Certainly, not all is resolved; for example, the representation of tribal populations in commercial DNA testing is almost non-existent, and a sampling of their Y-SNP diversity is urgently needed. A very useful paradigm of research is that of recent work on the most basal clade of the Y-chromosome phylogeny (A00) in which the identification of very unique Y-chromosomes by genetic genealogists was combined with academic samples of "indigenous" peoples to produce new knowledge.
Much of population genetic research will benefit from such consilience between academics and amateurs. This is not an idle hope, but a recognition that this field is one in which the public not only has a substantial interest but can also do something about it. Many might be interested in Mars exploration, but without Elon Musk's bank account, most are consigned to being consumers of information about the Red Planet. Hopefully, better ways of combining the efforts of research scientists and the educated public can be identified and used in the near future.

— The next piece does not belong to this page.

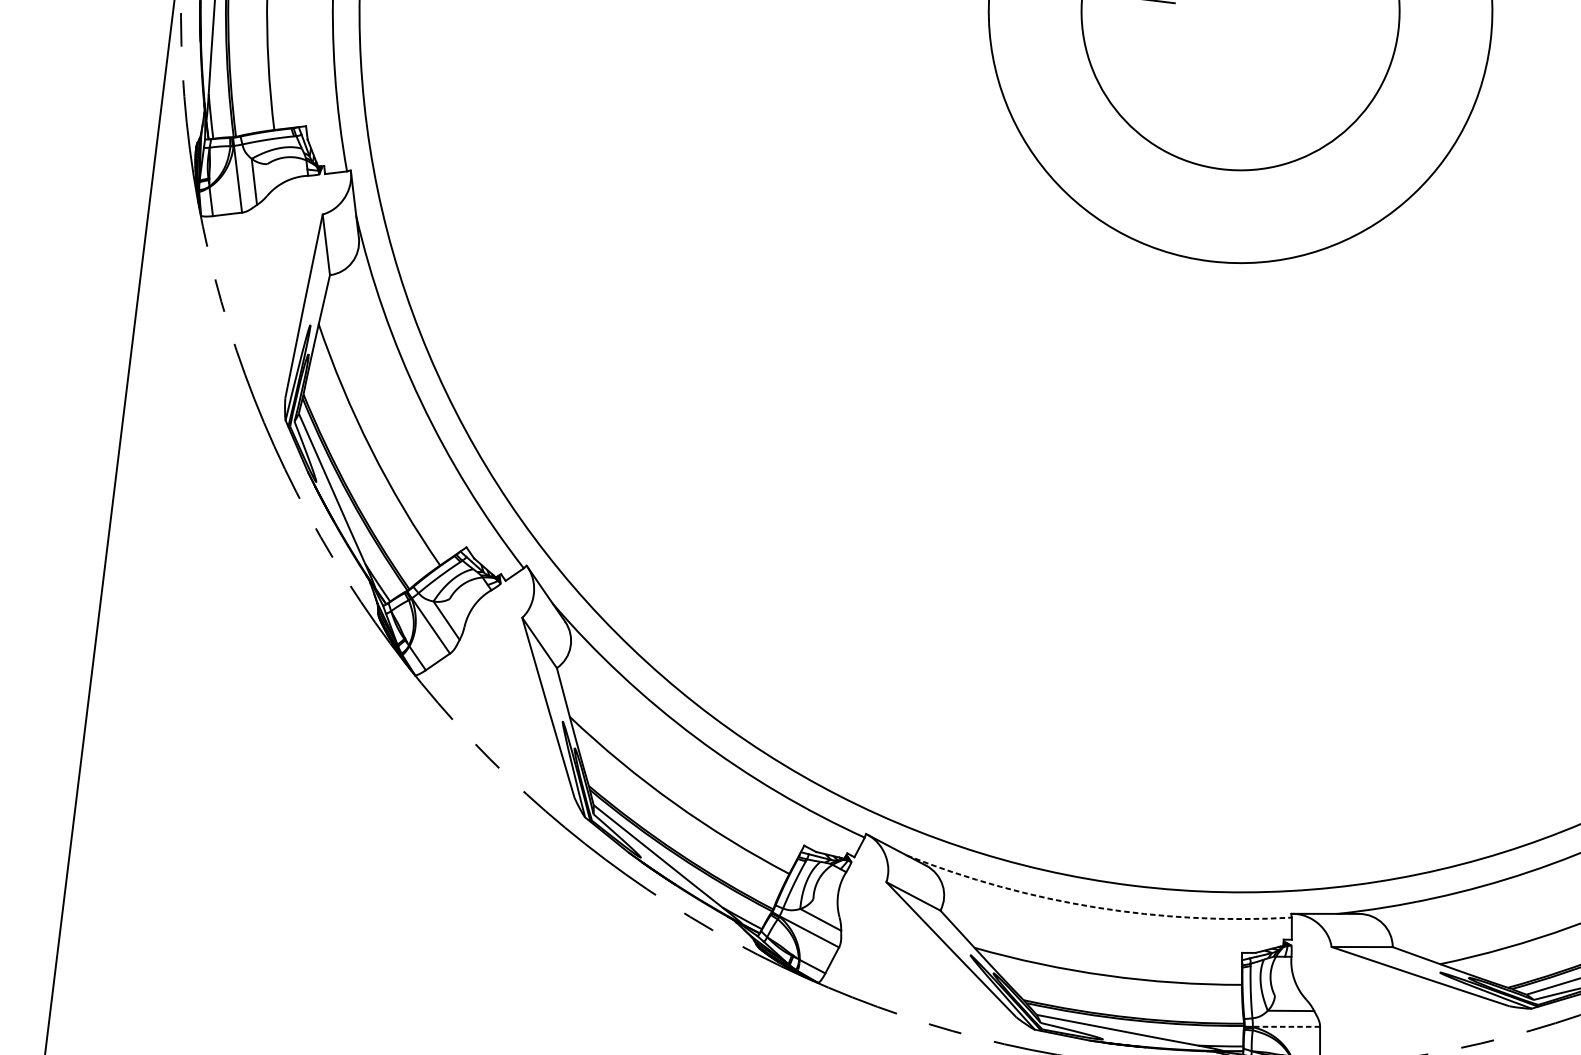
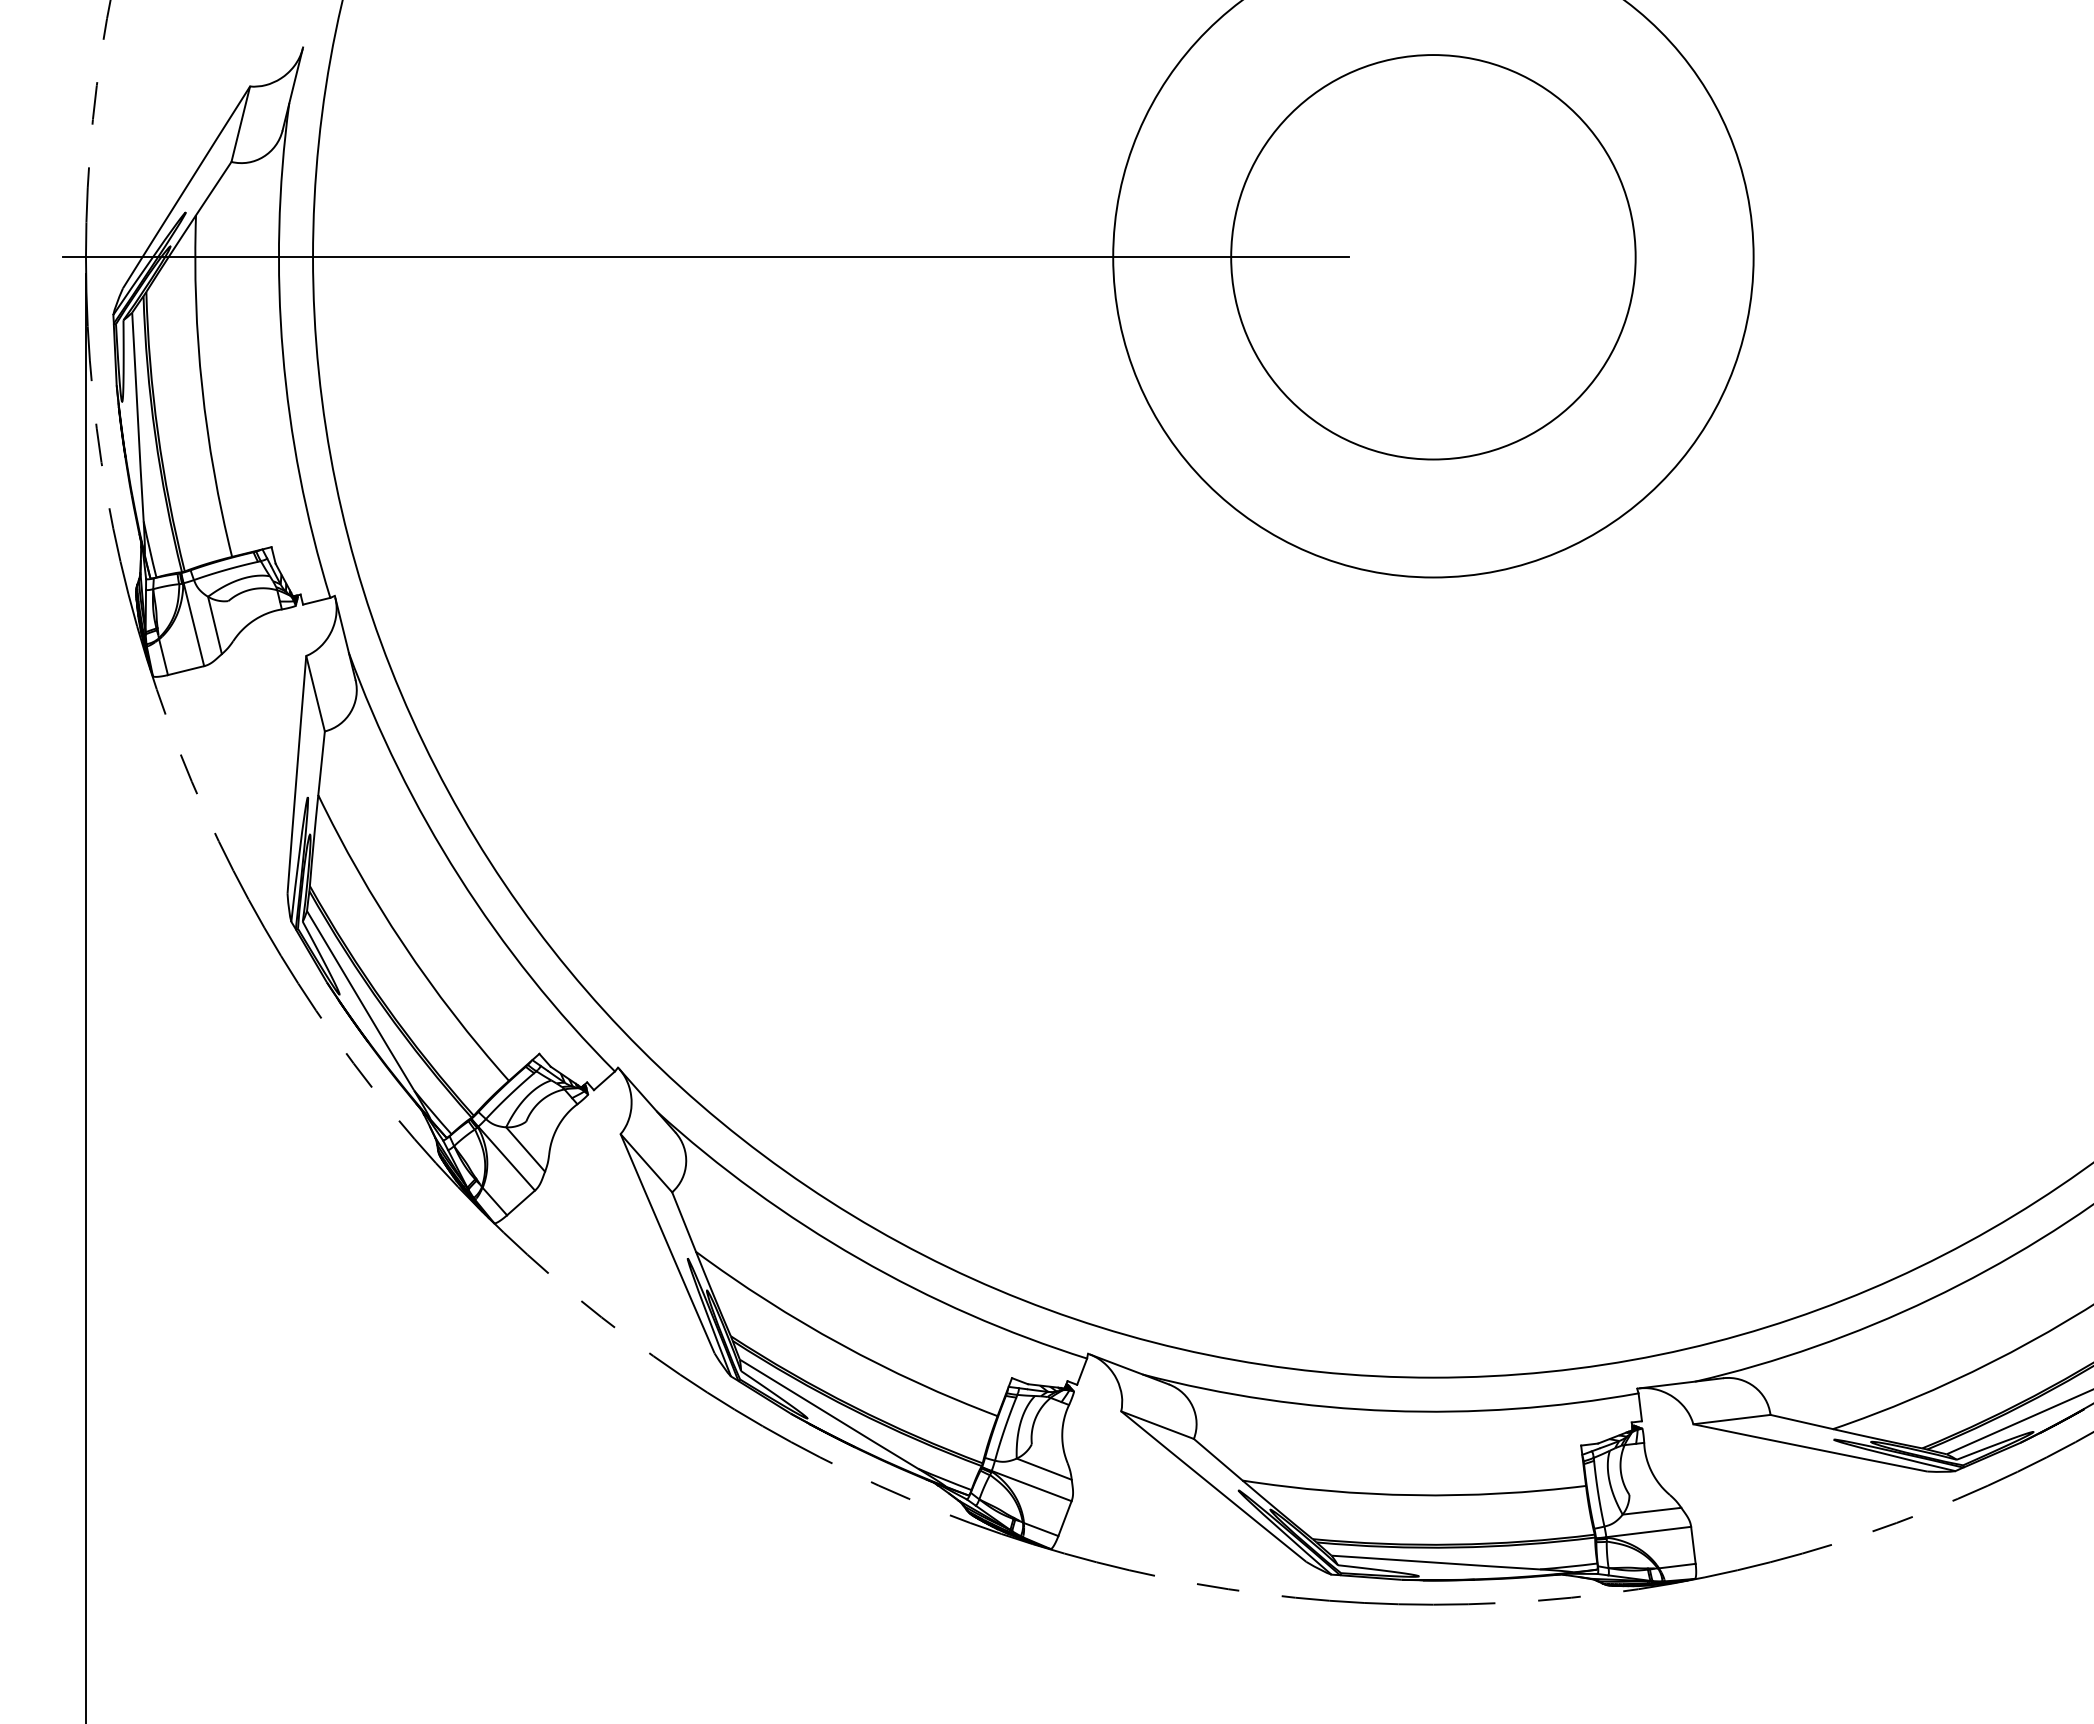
arc: (1095, 907) -> (1389, 1410), dashed -> solid
line: (1286, 1027) -> (1648, 1532), dashed -> solid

PLoS ONE 7(11): e50269. doi:10.1371/journal.pone.0050269
Population Differentiation of Southern Indian Male Lineages Correlates with Agricultural Expansions Predating the Caste System
GaneshPrasad ArunKumar et al.
Previous studies that pooled Indian populations from a wide variety of geographical locations, have obtained contradictory conclusions about the processes of the establishment of the Varna caste system and its genetic impact on the origins and demographic histories of Indian populations. To further investigate these questions we took advantage that both Y chromosome and caste designation are paternally inherited, and genotyped 1,680 Y chromosomes representing 12 tribal and 19 non-tribal (caste) endogamous populations from the predominantly Dravidian-speaking Tamil Nadu state in the southernmost part of India. Tribes and castes were both characterized by an overwhelming proportion of putatively Indian autochthonous Y-chromosomal haplogroups (H-M69, F-M89, R1a1-M17, L1-M27, R2-M124, and C5-M356; 81% combined) with a shared genetic heritage dating back to the late Pleistocene (10–30 Kya), suggesting that more recent Holocene migrations from western Eurasia contributed less than 20% of the male lineages. We found strong evidence for genetic structure, associated primarily with the current mode of subsistence. Coalescence analysis suggested that the social stratification was established 4–6 Kya and there was little admixture during the last 3 Kya, implying a minimal genetic impact of the Varna (caste) system from the historically-documented Brahmin migrations into the area. In contrast, the overall Y-chromosomal patterns, the time depth of population diversifications and the period of differentiation were best explained by the emergence of agricultural technology in South Asia. These results highlight the utility of detailed local genetic studies within India, without prior assumptions about the importance of Varna rank status for population grouping, to obtain new insights into the relative influences of past demographic events for the population structure of the whole of modern India.